Records from an annotation dataset:
________
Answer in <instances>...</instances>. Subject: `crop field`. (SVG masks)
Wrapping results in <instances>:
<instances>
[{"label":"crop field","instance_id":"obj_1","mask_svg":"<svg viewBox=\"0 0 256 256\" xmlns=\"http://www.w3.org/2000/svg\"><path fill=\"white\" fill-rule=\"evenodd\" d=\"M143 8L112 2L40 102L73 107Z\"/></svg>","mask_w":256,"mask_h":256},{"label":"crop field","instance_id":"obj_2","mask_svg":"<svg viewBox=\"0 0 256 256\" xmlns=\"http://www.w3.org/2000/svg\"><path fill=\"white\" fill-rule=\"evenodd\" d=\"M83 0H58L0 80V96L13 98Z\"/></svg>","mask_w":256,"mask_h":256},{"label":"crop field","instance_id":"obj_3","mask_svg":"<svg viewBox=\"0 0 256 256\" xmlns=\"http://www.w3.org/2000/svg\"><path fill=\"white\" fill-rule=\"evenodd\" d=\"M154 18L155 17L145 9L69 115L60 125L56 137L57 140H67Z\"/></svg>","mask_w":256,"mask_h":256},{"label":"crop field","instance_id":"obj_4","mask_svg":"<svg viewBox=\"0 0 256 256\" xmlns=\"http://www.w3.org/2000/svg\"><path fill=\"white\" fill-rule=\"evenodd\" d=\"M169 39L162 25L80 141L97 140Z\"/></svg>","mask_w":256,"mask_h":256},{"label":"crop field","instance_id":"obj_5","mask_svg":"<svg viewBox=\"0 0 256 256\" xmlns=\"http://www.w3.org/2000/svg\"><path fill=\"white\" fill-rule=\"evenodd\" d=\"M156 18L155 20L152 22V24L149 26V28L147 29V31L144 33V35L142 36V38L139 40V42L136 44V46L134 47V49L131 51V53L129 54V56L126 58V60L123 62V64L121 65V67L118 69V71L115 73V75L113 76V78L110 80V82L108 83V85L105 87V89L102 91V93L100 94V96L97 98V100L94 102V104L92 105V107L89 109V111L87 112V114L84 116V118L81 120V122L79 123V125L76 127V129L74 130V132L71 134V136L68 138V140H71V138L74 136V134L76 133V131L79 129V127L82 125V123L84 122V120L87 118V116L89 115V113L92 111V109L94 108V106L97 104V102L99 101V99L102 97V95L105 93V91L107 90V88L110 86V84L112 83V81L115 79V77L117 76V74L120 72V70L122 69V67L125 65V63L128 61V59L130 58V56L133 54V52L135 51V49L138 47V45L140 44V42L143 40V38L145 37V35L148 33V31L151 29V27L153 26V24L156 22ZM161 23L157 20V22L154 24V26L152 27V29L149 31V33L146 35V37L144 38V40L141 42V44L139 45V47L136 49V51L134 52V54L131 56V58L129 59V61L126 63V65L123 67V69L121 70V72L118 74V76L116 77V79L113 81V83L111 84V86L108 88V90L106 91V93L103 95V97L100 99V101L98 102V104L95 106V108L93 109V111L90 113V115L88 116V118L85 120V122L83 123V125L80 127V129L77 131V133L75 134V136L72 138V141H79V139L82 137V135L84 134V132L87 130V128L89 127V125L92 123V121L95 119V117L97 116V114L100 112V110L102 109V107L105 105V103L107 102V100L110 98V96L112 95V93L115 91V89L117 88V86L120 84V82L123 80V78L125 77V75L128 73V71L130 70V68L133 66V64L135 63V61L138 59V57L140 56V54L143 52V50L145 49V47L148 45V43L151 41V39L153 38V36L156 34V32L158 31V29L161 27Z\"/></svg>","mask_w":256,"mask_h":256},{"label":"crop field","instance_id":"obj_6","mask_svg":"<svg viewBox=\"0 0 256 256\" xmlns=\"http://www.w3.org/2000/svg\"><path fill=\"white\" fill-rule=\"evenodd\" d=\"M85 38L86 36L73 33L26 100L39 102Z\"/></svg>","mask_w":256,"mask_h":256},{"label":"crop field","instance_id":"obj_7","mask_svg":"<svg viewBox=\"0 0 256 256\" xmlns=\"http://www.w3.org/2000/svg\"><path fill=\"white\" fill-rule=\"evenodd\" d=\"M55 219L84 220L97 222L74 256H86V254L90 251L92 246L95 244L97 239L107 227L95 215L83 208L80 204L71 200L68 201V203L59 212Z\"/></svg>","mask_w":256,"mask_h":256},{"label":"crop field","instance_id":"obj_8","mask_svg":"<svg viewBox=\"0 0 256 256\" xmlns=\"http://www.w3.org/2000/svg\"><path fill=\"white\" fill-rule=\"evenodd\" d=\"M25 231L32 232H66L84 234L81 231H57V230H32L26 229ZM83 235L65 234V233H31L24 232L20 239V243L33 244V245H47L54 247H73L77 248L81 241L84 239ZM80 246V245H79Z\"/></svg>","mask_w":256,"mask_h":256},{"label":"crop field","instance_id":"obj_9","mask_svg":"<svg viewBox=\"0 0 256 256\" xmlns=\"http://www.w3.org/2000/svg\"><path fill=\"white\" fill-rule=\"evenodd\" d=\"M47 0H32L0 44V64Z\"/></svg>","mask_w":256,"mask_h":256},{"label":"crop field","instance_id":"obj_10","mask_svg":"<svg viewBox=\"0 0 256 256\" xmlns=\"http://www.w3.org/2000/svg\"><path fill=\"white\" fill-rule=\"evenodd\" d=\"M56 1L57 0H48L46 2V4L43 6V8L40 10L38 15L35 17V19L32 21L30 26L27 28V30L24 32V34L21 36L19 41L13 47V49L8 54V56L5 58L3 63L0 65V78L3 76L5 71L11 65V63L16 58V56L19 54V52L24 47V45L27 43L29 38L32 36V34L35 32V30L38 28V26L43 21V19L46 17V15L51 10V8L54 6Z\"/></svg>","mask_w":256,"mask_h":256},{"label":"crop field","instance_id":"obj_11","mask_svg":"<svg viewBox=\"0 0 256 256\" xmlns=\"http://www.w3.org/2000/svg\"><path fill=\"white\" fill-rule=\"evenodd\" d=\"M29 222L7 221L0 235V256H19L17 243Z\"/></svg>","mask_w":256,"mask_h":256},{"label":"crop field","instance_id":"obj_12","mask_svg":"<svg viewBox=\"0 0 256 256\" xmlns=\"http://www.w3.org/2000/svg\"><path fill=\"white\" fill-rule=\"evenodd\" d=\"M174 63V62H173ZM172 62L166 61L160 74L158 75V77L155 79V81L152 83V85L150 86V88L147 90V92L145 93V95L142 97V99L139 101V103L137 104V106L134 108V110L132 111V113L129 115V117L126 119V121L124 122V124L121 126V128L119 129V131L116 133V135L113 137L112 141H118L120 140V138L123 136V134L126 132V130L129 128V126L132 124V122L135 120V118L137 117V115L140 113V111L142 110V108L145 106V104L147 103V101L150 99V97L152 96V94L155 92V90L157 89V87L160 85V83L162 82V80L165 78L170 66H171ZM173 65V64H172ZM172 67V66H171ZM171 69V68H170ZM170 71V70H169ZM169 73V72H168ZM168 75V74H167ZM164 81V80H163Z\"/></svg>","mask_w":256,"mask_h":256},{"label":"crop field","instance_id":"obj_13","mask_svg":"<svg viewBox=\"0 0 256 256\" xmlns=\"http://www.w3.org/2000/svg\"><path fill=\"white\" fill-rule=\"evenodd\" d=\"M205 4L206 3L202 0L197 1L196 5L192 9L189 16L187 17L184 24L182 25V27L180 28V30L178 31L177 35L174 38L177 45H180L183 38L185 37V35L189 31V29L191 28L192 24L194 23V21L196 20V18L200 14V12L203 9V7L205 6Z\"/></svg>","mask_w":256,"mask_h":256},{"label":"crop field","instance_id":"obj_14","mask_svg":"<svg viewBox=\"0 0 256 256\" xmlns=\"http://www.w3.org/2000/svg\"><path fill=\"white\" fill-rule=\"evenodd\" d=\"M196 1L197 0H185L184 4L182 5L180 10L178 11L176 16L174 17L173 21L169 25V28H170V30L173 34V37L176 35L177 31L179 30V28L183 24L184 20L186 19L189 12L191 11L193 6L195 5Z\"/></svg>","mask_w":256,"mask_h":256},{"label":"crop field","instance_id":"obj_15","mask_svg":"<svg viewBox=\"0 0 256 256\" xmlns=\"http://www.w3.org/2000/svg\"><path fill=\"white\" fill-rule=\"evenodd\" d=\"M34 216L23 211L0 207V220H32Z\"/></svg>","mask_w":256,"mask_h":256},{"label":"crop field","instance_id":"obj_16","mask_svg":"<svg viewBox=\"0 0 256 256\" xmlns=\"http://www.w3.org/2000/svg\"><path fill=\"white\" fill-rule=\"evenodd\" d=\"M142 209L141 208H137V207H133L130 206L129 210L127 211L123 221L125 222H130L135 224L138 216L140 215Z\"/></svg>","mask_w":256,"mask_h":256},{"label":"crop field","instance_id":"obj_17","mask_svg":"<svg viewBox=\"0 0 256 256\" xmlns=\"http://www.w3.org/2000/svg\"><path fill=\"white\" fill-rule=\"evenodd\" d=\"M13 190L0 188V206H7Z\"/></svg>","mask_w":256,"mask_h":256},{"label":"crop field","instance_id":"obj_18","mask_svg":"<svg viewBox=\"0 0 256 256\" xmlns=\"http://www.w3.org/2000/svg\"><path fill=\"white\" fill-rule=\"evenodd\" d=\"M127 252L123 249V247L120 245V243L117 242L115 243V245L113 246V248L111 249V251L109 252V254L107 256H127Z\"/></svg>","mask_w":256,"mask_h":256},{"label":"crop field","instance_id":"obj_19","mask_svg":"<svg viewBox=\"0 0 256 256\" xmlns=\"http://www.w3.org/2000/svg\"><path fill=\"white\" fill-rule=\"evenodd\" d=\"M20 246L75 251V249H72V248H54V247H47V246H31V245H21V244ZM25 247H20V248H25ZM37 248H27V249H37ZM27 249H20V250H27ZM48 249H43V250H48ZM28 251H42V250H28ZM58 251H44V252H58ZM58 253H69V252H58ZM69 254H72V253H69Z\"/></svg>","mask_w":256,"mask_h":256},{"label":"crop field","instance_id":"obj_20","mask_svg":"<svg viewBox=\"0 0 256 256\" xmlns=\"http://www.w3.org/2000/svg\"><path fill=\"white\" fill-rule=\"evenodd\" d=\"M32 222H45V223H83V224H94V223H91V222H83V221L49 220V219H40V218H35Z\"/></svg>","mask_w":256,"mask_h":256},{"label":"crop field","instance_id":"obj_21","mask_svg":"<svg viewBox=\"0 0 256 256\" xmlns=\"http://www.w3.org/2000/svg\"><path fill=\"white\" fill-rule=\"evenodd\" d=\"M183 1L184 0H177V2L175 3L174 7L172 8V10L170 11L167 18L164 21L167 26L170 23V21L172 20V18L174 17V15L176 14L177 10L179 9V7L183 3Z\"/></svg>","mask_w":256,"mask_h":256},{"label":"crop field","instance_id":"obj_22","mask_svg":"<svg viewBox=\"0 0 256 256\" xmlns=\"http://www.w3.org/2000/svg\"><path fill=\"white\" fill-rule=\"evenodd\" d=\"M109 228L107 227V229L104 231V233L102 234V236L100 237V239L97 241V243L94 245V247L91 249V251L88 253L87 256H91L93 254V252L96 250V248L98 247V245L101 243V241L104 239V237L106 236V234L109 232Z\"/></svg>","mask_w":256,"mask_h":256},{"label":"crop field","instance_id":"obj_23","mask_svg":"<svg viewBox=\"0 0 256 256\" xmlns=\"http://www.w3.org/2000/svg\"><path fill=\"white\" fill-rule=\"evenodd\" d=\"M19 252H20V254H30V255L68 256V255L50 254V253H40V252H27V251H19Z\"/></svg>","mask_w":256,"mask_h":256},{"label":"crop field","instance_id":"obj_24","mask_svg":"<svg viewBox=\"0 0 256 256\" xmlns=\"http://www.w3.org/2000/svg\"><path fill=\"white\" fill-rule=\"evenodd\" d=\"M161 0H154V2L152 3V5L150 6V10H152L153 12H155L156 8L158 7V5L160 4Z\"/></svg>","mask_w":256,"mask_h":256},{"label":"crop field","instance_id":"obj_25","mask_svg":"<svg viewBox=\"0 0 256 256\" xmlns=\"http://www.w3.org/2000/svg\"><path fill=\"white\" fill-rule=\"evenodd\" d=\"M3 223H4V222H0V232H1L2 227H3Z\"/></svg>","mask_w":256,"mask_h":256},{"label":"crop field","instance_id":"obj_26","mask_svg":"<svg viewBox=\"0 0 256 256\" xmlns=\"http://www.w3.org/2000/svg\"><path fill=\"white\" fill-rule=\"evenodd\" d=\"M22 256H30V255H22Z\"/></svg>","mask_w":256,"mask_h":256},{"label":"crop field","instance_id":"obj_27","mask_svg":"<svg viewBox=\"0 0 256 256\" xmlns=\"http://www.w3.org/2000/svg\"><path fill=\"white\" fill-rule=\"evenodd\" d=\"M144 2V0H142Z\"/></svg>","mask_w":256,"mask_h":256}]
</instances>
________
Pick out each line of the rows above that contains the string "instances".

> [RESPONSE TO THIS EXERCISE]
Answer in <instances>...</instances>. Subject: `crop field`. (SVG masks)
Wrapping results in <instances>:
<instances>
</instances>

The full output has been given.